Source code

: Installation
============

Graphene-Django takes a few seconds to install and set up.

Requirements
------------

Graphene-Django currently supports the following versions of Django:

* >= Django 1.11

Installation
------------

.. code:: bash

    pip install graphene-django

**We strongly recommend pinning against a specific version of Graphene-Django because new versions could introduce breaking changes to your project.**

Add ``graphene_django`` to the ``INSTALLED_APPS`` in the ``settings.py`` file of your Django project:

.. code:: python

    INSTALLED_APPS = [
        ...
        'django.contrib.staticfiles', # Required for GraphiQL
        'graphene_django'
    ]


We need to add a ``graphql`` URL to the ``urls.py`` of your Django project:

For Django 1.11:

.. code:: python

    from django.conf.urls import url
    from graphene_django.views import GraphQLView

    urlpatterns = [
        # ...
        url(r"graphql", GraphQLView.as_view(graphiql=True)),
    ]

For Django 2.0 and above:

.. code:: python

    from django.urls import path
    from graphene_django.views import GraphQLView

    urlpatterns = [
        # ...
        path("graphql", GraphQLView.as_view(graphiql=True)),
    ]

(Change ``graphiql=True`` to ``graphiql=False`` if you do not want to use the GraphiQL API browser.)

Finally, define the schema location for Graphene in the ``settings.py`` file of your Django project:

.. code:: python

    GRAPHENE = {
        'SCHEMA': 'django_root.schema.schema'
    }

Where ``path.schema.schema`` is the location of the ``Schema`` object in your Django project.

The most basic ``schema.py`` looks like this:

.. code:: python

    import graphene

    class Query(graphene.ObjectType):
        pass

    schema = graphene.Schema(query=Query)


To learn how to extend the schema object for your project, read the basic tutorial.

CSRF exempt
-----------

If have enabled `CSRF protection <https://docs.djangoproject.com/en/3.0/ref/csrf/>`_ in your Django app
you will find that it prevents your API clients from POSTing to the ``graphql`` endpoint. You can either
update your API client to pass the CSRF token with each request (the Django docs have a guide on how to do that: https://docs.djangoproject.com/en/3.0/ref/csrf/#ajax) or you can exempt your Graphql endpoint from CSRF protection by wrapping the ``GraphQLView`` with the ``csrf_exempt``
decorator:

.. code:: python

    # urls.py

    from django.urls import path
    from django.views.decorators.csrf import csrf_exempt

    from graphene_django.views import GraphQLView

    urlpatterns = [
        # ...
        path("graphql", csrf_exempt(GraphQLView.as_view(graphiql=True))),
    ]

--*--

Every line above that holds the string "have" should be copied into the answer.

If have enabled `CSRF protection <https://docs.djangoproject.com/en/3.0/ref/csrf/>`_ in your Django app
update your API client to pass the CSRF token with each request (the Django docs have a guide on how to do that: https://docs.djangoproject.com/en/3.0/ref/csrf/#ajax) or you can exempt your Graphql endpoint from CSRF protection by wrapping the ``GraphQLView`` with the ``csrf_exempt``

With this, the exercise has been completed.